The viewer is immersed in the life of the aristocracy of this stately home when it is announced that real royalty is coming to visit, which brings the whole original cast back together. Audience members unfamiliar with the original show will soon be drawn into the life and times of the grandeur of Downton Abbey.
The story centres on the preparations for the visit by the Royals who travel with their own entourage, which forms a point of contention with the staff of Downton Abbey.
Gloriously filmed with sumptuous rooms, dining scenes, below stairs kitchen and jazz age costumes to die for, the screen is filled with glamour and vintage charm which the British excel in. Ably directed by Michael Engler and scripted by the sure hand of Julian Fellowes.

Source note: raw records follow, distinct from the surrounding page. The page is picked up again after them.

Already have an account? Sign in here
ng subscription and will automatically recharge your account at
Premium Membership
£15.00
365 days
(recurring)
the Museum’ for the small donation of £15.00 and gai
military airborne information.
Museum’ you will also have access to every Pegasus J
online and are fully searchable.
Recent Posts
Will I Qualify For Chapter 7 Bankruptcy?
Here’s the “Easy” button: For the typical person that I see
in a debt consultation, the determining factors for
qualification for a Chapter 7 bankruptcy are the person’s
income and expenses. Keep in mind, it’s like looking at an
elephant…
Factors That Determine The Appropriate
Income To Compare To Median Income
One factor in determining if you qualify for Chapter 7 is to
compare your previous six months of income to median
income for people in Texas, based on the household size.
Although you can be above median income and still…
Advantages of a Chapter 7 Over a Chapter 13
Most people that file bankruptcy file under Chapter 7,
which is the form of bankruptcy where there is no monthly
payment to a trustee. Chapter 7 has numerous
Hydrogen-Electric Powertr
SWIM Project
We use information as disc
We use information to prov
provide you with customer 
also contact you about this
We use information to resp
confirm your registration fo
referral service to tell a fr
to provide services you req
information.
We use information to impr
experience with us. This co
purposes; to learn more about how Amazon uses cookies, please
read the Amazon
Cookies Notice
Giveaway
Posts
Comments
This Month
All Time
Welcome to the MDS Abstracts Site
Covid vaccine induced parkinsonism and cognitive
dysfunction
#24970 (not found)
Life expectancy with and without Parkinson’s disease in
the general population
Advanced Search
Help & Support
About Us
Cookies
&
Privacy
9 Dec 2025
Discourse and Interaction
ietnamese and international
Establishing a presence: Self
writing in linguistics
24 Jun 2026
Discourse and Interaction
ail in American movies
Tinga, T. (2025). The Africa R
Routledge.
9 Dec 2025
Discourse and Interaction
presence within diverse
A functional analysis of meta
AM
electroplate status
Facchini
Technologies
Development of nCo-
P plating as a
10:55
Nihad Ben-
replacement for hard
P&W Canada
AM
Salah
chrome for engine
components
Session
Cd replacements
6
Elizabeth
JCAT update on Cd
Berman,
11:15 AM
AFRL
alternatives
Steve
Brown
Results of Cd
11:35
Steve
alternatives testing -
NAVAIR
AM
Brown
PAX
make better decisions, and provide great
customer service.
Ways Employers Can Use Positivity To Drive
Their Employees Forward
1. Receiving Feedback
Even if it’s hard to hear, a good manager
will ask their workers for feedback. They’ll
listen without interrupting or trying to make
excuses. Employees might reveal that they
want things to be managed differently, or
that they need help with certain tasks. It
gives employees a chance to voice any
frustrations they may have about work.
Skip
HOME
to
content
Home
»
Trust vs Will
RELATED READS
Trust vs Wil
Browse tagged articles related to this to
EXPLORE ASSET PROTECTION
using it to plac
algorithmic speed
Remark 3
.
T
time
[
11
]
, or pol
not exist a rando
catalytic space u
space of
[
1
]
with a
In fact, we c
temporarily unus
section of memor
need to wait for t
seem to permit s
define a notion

The cast are assured in their roles with the great Dame Maggie Smith getting some of the best lines, as she attempts a full curtsy for the Royal guests and other ready put downs. Maggie is quoted as saying before Downton Abbey she was hardly ever recognised, but now is known where ever she goes.
If you loved the TV series, you will adore the big screen adaptation. If this is your first Downton Abbey experience you are in for a treat too.